Varadkar's plea: give me four more months
Taoiseach turns to controversial Independents Grealish and Lowry
Taoiseach Leo Varadkar will turn to controversial Independent TDs Noel Grealish and Michael Lowry in a bid to cling to power for the next four months.
Mr Varadkar is under pressure from his ministers to put distance between recent controversies, including the Black and Tans debacle, and the forthcoming general election.
Mr Varadkar said he would spend the coming days speaking to his party, Independent ministers and also Independent TDs who had supported the Government in the past, in an attempt to remain in power.
This will include Mr Grealish, whom the Taoiseach has criticised for his comments on migrants, and Mr Lowry, who has been convicted of a tax offence.
The move means Mr Varadkar has dropped his demand that Fianna Fáil supports the Government on crucial votes in return for him agreeing to an election date.

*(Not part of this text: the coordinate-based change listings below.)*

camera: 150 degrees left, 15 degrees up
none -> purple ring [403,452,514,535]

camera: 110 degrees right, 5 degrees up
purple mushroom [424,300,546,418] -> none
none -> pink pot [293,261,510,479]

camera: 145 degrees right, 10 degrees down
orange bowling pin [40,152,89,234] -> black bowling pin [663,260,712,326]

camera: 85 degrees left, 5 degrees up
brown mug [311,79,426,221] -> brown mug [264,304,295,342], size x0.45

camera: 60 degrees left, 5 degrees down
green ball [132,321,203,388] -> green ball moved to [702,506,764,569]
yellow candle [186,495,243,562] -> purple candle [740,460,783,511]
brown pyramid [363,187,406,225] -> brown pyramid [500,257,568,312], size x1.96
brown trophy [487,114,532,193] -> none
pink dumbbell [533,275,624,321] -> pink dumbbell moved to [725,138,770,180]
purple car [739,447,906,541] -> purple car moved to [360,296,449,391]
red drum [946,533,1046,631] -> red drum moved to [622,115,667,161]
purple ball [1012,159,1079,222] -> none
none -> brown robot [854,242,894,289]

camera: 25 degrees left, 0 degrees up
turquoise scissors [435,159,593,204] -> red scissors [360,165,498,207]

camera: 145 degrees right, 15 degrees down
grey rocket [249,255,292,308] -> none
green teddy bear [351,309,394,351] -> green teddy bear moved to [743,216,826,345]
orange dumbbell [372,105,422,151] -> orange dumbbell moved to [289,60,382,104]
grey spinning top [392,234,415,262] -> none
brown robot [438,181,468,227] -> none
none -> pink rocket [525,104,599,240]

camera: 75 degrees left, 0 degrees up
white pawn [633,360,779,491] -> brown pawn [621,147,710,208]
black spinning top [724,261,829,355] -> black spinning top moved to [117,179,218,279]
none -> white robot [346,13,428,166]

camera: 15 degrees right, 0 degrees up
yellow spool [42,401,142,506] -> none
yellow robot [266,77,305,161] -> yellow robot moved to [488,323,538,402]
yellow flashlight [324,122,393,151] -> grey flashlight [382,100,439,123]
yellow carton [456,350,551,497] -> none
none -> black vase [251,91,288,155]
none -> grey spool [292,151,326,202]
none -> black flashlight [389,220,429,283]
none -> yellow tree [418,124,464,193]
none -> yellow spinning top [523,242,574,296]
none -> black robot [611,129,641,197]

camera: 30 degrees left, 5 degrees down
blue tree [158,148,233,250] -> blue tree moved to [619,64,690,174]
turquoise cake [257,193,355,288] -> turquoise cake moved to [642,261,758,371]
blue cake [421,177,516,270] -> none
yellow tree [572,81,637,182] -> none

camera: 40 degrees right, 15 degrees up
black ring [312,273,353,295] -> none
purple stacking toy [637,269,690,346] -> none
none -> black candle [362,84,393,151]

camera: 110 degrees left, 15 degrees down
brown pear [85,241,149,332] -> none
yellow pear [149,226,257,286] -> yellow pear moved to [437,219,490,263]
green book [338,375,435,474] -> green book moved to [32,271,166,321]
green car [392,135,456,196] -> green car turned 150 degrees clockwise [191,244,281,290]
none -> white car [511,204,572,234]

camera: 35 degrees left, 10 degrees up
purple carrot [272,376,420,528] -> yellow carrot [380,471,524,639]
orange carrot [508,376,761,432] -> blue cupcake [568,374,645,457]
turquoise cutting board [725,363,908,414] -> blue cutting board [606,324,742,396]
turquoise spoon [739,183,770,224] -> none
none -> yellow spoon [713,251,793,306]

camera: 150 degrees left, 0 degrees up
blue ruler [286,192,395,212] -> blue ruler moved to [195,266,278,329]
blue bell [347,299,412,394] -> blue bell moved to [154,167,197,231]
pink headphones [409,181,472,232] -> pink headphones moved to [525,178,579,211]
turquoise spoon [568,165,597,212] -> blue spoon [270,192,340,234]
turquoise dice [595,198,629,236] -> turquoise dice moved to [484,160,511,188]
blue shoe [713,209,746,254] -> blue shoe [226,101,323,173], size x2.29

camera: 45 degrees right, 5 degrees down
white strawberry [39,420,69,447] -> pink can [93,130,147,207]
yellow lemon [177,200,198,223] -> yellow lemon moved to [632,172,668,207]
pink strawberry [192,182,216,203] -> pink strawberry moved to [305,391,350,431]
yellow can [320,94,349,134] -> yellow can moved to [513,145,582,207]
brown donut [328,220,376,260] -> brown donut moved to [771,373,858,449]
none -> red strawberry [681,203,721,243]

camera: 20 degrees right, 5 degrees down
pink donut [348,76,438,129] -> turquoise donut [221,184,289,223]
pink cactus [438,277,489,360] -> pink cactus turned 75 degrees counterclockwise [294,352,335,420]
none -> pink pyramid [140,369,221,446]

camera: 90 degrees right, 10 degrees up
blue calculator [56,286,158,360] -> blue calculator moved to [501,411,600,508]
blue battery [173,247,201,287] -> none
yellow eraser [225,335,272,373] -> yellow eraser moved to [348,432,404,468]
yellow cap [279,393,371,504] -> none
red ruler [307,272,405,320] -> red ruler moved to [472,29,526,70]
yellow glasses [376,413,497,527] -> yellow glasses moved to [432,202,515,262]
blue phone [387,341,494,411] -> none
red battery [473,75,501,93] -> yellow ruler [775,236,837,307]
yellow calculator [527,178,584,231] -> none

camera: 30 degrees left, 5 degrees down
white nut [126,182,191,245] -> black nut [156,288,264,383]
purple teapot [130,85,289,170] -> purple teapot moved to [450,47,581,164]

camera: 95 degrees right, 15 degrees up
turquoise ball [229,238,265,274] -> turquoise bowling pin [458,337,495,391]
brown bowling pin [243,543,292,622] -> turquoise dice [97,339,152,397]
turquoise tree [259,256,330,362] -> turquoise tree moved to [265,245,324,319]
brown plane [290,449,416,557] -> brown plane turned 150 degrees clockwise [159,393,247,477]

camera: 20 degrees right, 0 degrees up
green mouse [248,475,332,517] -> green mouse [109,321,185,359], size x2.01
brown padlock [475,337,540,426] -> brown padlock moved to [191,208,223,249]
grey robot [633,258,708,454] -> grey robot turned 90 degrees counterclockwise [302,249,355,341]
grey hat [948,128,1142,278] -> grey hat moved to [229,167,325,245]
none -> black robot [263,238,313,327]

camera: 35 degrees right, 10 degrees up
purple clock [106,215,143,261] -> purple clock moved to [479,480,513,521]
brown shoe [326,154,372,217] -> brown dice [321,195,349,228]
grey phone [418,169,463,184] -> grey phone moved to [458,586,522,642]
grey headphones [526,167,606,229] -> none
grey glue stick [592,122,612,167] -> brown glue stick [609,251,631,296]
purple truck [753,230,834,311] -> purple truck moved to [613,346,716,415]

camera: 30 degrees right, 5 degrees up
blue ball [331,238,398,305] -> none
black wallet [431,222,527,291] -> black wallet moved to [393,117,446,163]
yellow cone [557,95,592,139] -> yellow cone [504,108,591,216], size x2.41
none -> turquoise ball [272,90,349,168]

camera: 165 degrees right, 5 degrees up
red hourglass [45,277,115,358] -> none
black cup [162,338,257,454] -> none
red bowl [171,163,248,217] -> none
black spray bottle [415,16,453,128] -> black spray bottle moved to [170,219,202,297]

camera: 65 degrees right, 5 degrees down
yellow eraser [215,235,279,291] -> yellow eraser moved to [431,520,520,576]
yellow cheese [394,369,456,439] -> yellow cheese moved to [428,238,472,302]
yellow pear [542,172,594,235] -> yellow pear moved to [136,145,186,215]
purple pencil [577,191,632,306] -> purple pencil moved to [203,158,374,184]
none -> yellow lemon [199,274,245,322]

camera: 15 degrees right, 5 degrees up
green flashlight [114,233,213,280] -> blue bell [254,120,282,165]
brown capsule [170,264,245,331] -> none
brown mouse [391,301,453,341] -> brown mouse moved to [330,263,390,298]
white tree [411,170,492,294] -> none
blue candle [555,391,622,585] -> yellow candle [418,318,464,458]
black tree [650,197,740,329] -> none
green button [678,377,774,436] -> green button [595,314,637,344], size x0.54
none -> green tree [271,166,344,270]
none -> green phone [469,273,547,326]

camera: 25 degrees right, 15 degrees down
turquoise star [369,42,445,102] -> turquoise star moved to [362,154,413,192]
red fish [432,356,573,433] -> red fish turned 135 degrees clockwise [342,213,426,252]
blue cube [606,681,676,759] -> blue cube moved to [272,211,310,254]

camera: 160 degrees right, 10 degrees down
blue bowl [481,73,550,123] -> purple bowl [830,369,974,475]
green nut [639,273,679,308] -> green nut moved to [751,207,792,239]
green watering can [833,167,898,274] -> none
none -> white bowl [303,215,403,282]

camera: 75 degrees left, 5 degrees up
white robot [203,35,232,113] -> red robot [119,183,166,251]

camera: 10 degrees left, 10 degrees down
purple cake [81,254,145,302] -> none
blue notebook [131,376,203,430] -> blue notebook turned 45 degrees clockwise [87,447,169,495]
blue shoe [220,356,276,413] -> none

Last night, Mr Varadkar met Fianna Fáil leader Micheál Martin and discussed legislation that could be passed if the Dáil was to return next week. They have agreed to hold further talks next week.
Meanwhile, Fine Gael was given a significant election boost as it emerged economic growth is expected to soar this year after a no-deal Brexit was avoided.
Finance Minister Paschal Donohoe expects growth to be 3.9pc this year, with an estimated Budget surplus of around €2.4bn.
At the hour-long meeting between the two party leaders, both sides set out their legislative priorities and agreed to consider each others proposals. The meeting was said to have been "cordial" and "amicable", with both sides agreeing there was basis for a further discussions.
They also discussed whether Mr Martin could guarantee the support of his entire party on important votes.
In a joint statement released afterwards, the two parties said it had been a "constructive meeting".
"They discussed Dáil numbers and possible legislative proposals which could be passed in a further Dáil session," it said.
"They agreed to consider matters further and to meet again next week."
It came after the future of the minority Government was thrown into fresh doubt after three rural Independent TDs threatened to table a motion of no confidence in Health Minister Simon Harris.
The motion, which would be put before the Dáil on February 5, was proposed by TDs Michael Collins, Mattie McGrath and Michael Healy-Rae.
Yesterday, Mr Healy-Rae called on Mr Martin and Mr Varadkar to end the election debate and agree to have the vote on February 1 or 2.
Mr Martin has said there was "no question" of his party supporting the Government in confidence motions.
The Taoiseach said he considered a motion of no confidence in one of his ministers to be a judgment on the whole of Government.
This would imply that if the vote of confidence in Mr Harris was lost, it would result in the Dáil being dissolved.
Before Christmas, Mr Varadkar said he did not believe he had the numbers to run a stable government without Mr Martin committing to supporting him on crucial votes.
However, yesterday he appeared to change his stance by saying the Dáil could continue with Mr Martin's party abstaining in votes rather than supporting the Government.
Speaking after a Cabinet meeting, he said: "It is the case that with Fianna Fáil continuing to abstain that the Government can continue and that we have, I believe, sufficient votes to get our legislative programme through, but obviously the numbers are also very precarious.
"I need to consult with Fine Gael, the Independent Alliance, other independent ministers, independents who support the Government and indeed other parties - that's where the situation lies," he added.
The move means the Taoiseach may have to entirely rely on Mr Lowry and Mr Grealish to pass legislation or survive confidence motions.
Neither TD responded to requests for comment on whether they would continue to back the Government.
However, one Cabinet minister said last night he was "100pc sure" they would.
Meanwhile, Roscommon TD Denis Naughten, who also supports the Government, said he had yet to decide whether he would vote with the Government on confidence motions.
He said he was waiting to see the outcome of the meeting between the two leaders.
In response to questions about the motion of no confidence in him, Mr Harris yesterday said: "I do think we are arriving at a point where an election becomes inevitable pretty quickly."
The minister said the election debate now centred on whether to have the vote within the next four weeks or within the next 14 weeks.
However, other ministers and TDs are far less eager to go to the polls in the aftermath of the controversy surround the planned State commemoration for Royal Irish Constabulary (RIC) and Dublin Metropolitan Police (DMP) officers.
The public backlash over the postponed commemoration resulted in voters inundating offices of Fine Gael TDs with complaints.
"The complaints were coming from right across the board - it was not from just one political persuasion," a minister said yesterday.
Fine Gael is holding a parliamentary party meeting and the election date debate is expected to be discussed.
Mr Martin is also set to come under pressure from his own TDs to pull Fianna Fáil's support from the Government and go the polls. Yesterday, senior Fianna Fáil TDs were insisting they should strike while Fine Gael was still damaged from the RIC debacle and the hospital trolley crisis was hitting record numbers.